After six months of opening my schedule to be of service full time…six months of allowing others to “fit” me into their lives, at our mid-year retreat, I had a moment of spiritual clarity. I realized that I was scared. My mind was a war zone of conflicting thoughts and doubts. I had a pre-medical college degree. I also had the debt. I thought I was on the track for medical school, but that was being questioned. I needed to make a move and was unsure which way to go. I also doubted the gift of “faith” that I had gained and fostered during my high school years. I questioned if this “faith” had been purely and unrestrictedly chosen. Although they conflicted, one thing my thoughts and doubts had in common was the question: Had I just blindly accepted messages formed by my environment and authority figures’ opinions?

I needed to organize my thoughts and address my doubts with solutions. Joy Aker, the facilitator of our mid-year retreat, offered me an avenue to seek healing and peace of mind. She introduced me to authors, pastors, medical intuitives, spiritual teachers, and enlightenment seekers. [Author and] former pastor Barbara Brown Taylor taught me to see the holy in everything and opportunities for prayer in simple daily activities and conditions such as walking, encountering others, feeling pain, and even getting lost. Medical intuitive Caroline Myss taught me the importance of acknowledging one’s emotions and practicing healthy mind and body responses to stressful life events. I found redeeming qualities in her “essential truths of heaven” such as, “change is inevitable” and “don’t look to others to make you happy.” Eckhart Tolle, a renowned spiritual teacher, gave me the tools necessary to appreciate the here and now and to be more mindful of the present moment and my place in it.

These authors found a place in my life at a pivotal time. They gave me the courage to stop myself and listen to the chaos and fear in my thoughts. Finally, I could admit to myself the reality of the apprehensions I felt and the uncertainties I had about both my past and my future. Brown Taylor, Myss, and Tolle helped me look at spirituality and religious thought from a new angle, an angle in which I felt freedom to form and grow. I resolved to “smile, breathe, and go slowly,” as the Vietnamese Buddhist monk and enlightenment seeker, Thich Nhat Hanh, says.

And so I smiled even if I was tired because those around me had been tired much longer. My smiles broke down cold exteriors. My smiles opened doors to new relationships. These smiles were a constant reminder of the good I could bring and the good I could receive. I breathed when I felt pressure to plan a life beyond the present. I breathed to let go of that pressure. I breathed when the pain of those around me and their degrading environment left me in tears and hopelessness. These breaths gave me life in a city surrounded by death and destruction.
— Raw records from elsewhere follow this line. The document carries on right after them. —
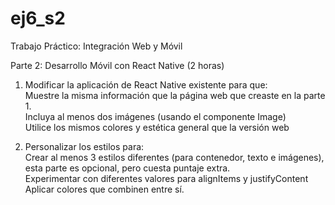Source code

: # ej6_s2
Trabajo Práctico: Integración Web y Móvil

Parte 2: Desarrollo Móvil con React Native (2 horas)
1. Modificar la aplicación de React Native existente para que:  
  Muestre la misma información que la página web que creaste en la parte 1.  
  Incluya al menos dos imágenes (usando el componente Image)  
  Utilice los mismos colores y estética general que la versión web  

2. Personalizar los estilos para:  
  Crear al menos 3 estilos diferentes (para contenedor, texto e imágenes), esta parte es opcional, pero cuesta puntaje extra.  
  Experimentar con diferentes valores para alignItems y justifyContent  
  Aplicar colores que combinen entre sí.
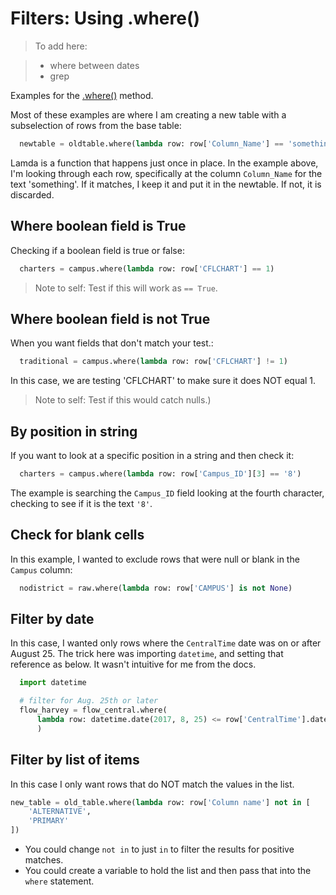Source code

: # Filters: Using .where()

> To add here:

> * where between dates
> * grep

Examples for the [.where()](http://agate.readthedocs.io/en/1.6.0/cookbook/filter.html) method.

Most of these examples are where I am creating a new table with a subselection of rows from the base table:

``` python
  newtable = oldtable.where(lambda row: row['Column_Name'] == 'something')
```

Lamda is a function that happens just once in place. In the example above, I'm looking through each row, specifically at the column ``Column_Name`` for the text 'something'. If it matches, I keep it and put it in the newtable. If not, it is discarded.

## Where boolean field is True

Checking if a boolean field is true or false:

```python
  charters = campus.where(lambda row: row['CFLCHART'] == 1)
```

> Note to self: Test if this will work as `== True`.

## Where boolean field is not True

When you want fields that don't match your test.:

```python
  traditional = campus.where(lambda row: row['CFLCHART'] != 1)
```

In this case, we are testing 'CFLCHART' to make sure it does NOT equal 1.

> Note to self: Test if this would catch nulls.)

## By position in string

If you want to look at a specific position in a string and then check it:

``` python
  charters = campus.where(lambda row: row['Campus_ID'][3] == '8')
```

The example is searching the `Campus_ID` field looking at the fourth character, checking to see if it is the text `'8'`.

## Check for blank cells

In this example, I wanted to exclude rows that were null or blank in the `Campus` column:

``` python
  nodistrict = raw.where(lambda row: row['CAMPUS'] is not None)
```

## Filter by date

In this case, I wanted only rows where the `CentralTime` date was on or after August 25. The trick here was importing `datetime`, and setting that reference as below. It wasn't intuitive for me from the docs.

``` python
  import datetime

  # filter for Aug. 25th or later
  flow_harvey = flow_central.where(
      lambda row: datetime.date(2017, 8, 25) <= row['CentralTime'].date()
      )
```

## Filter by list of items

In this case I only want rows that do NOT match the values in the list.

``` python
new_table = old_table.where(lambda row: row['Column name'] not in [
    'ALTERNATIVE',
    'PRIMARY'
])

```

- You could change `not in` to just `in` to filter the results for positive matches.
- You could create a variable to hold the list and then pass that into the `where` statement.
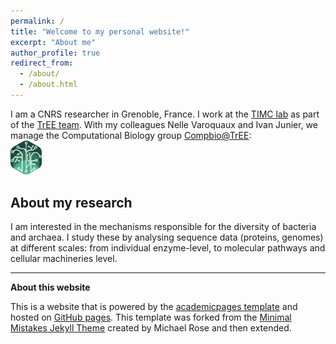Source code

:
 ```yaml
---
permalink: /
title: "Welcome to my personal website!"
excerpt: "About me"
author_profile: true
redirect_from: 
  - /about/
  - /about.html
---
```


I am a CNRS researcher in Grenoble, France. I work at the [TIMC lab](https://www.timc.fr/en/) as part of the [TrEE team](https://www.timc.fr/en/tree). 
With my colleagues Nelle Varoquaux and Ivan Junier, we manage the Computational Biology group [Compbio@TrEE](https://tree-timc.github.io/compbio/):  
[<img src='/images/tree-compbio.png' width='50' alt='compBio@TrEE logo' style='float: center;'/>](https://tree-timc.github.io/compbio/)

About my research
------

I am interested in the mechanisms responsible for the diversity of bacteria and archaea. I study these by analysing sequence data (proteins, genomes) at different scales:
from individual enzyme-level, to molecular pathways and cellular machineries level. 







------
**About this website**

This is a website that is powered by the [academicpages template](https://github.com/academicpages/academicpages.github.io) and hosted on [GitHub pages](https://pages.github.com). This template was forked from the [Minimal Mistakes Jekyll Theme](https://mmistakes.github.io/minimal-mistakes/) created by Michael Rose and then extended.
I slowed my sprint of the previous years down to a walk. I stopped thinking efficiency and instead recognized valued in the process. When I slowed down, I heard God and I saw an opportunity to learn from the more often than not overlooked peoples of this world. I practiced trusting and believing that I am exactly where I am supposed to be and that this new spiritual clarity has kick-started me from my lull toward a more fruitful spiritual path.

Having the opportunity and blessing to be a Bon Secours Ministry Volunteer in the Cardiology Department gave me the chance to smile, breathe, and go slowly into each new situation and with each person I encountered. Likewise, it has given me the chance to take the wisdom, emotions, and relationships I formed with BSVM into my future endeavors, wherever they may lead me.

I hold dear to me the words of Jeremiah 29:11-14, “For I know well the plans I have in mind for you says the Lord, plans for your welfare, not for your woe! Plans to give you a future full of hope.” His plans, this plan of Bon Secours Volunteer Ministry and Baltimore, was vital to my mental and spiritual welfare and I look forward to the future with great hope that I will be exactly where I am supposed to be.

(This reflection was published in the Winter 2012 issue of The Bon Secours Beacon, now The Companion)

Kristin with colleagues in the Cardiology Department in Baltimore.